▸ Items listed in a dataset:

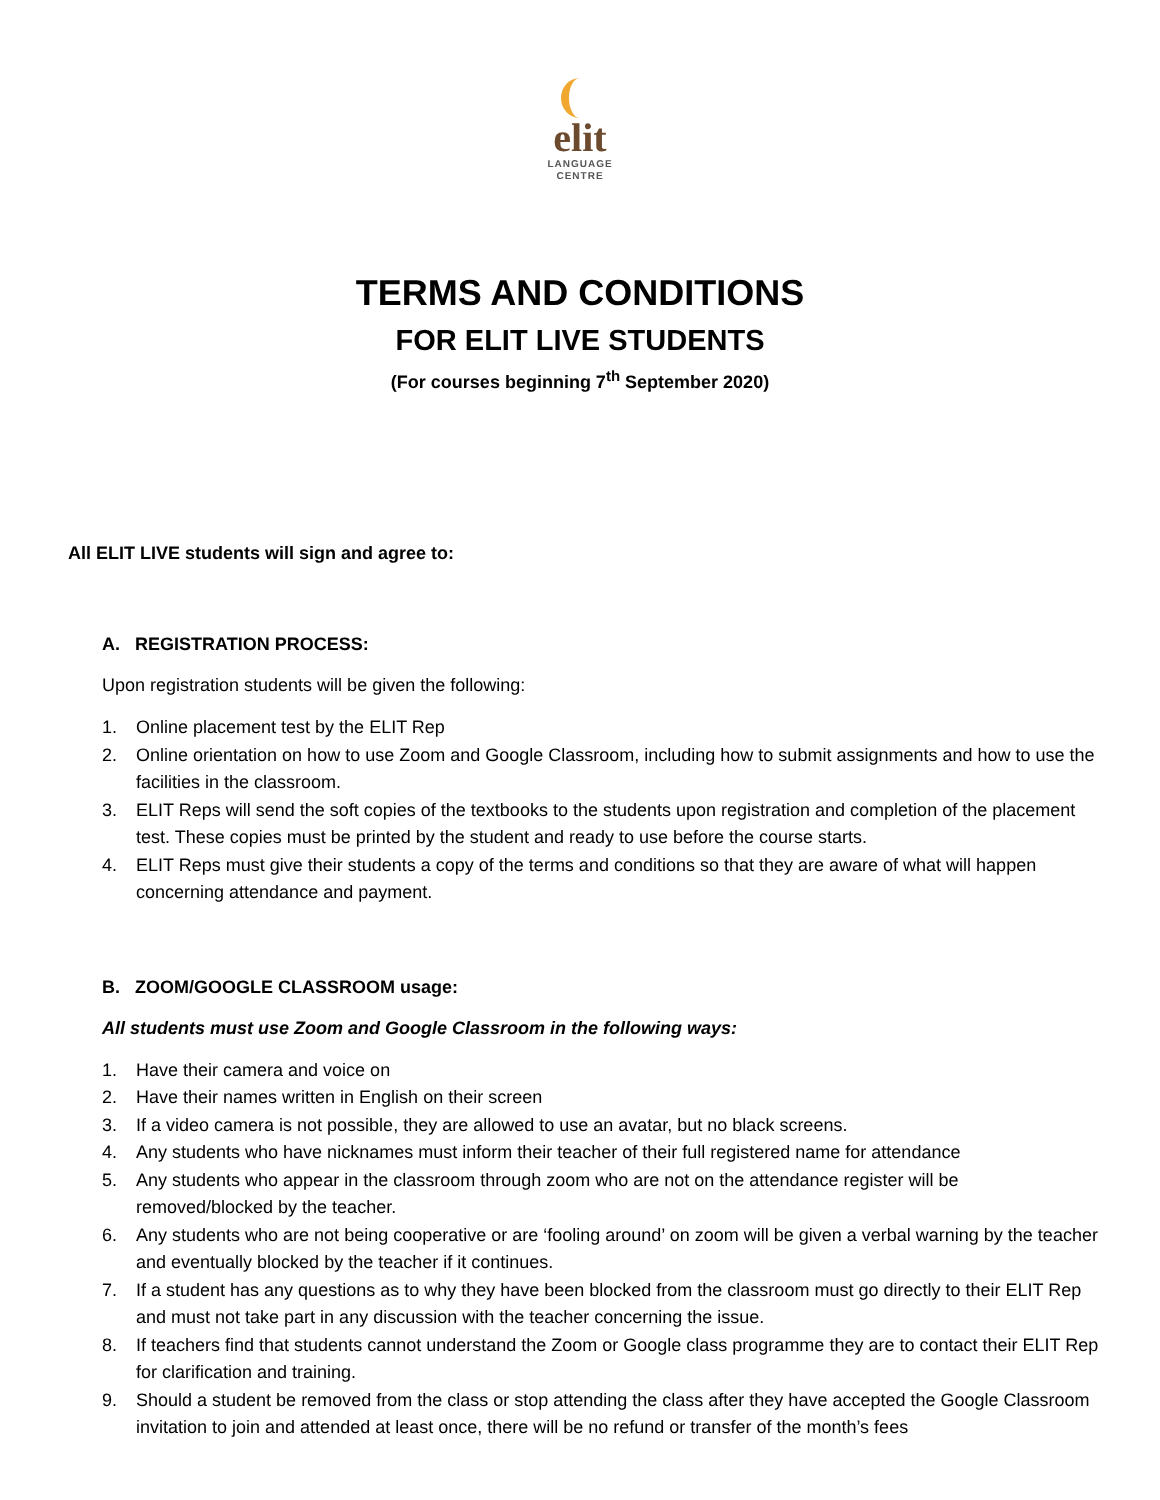elit
LANGUAGE
CENTRE
TERMS AND CONDITIONS
FOR ELIT LIVE STUDENTS
(For courses beginning 7<sup>th</sup> September 2020)
All ELIT LIVE students will sign and agree to:
A. REGISTRATION PROCESS:
Upon registration students will be given the following:
1. Online placement test by the ELIT Rep
2. Online orientation on how to use Zoom and Google Classroom, including how to submit assignments and how to use the facilities in the classroom.
3. ELIT Reps will send the soft copies of the textbooks to the students upon registration and completion of the placement test. These copies must be printed by the student and ready to use before the course starts.
4. ELIT Reps must give their students a copy of the terms and conditions so that they are aware of what will happen concerning attendance and payment.
B. ZOOM/GOOGLE CLASSROOM usage:
All students must use Zoom and Google Classroom in the following ways:
1. Have their camera and voice on
2. Have their names written in English on their screen
3. If a video camera is not possible, they are allowed to use an avatar, but no black screens.
4. Any students who have nicknames must inform their teacher of their full registered name for attendance
5. Any students who appear in the classroom through zoom who are not on the attendance register will be removed/blocked by the teacher.
6. Any students who are not being cooperative or are ‘fooling around’ on zoom will be given a verbal warning by the teacher and eventually blocked by the teacher if it continues.
7. If a student has any questions as to why they have been blocked from the classroom must go directly to their ELIT Rep and must not take part in any discussion with the teacher concerning the issue.
8. If teachers find that students cannot understand the Zoom or Google class programme they are to contact their ELIT Rep for clarification and training.
9. Should a student be removed from the class or stop attending the class after they have accepted the Google Classroom invitation to join and attended at least once, there will be no refund or transfer of the month’s fees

▸ THE TASK:
Return only the number of lines in the data that contain "camera".

▸ REPLY:
2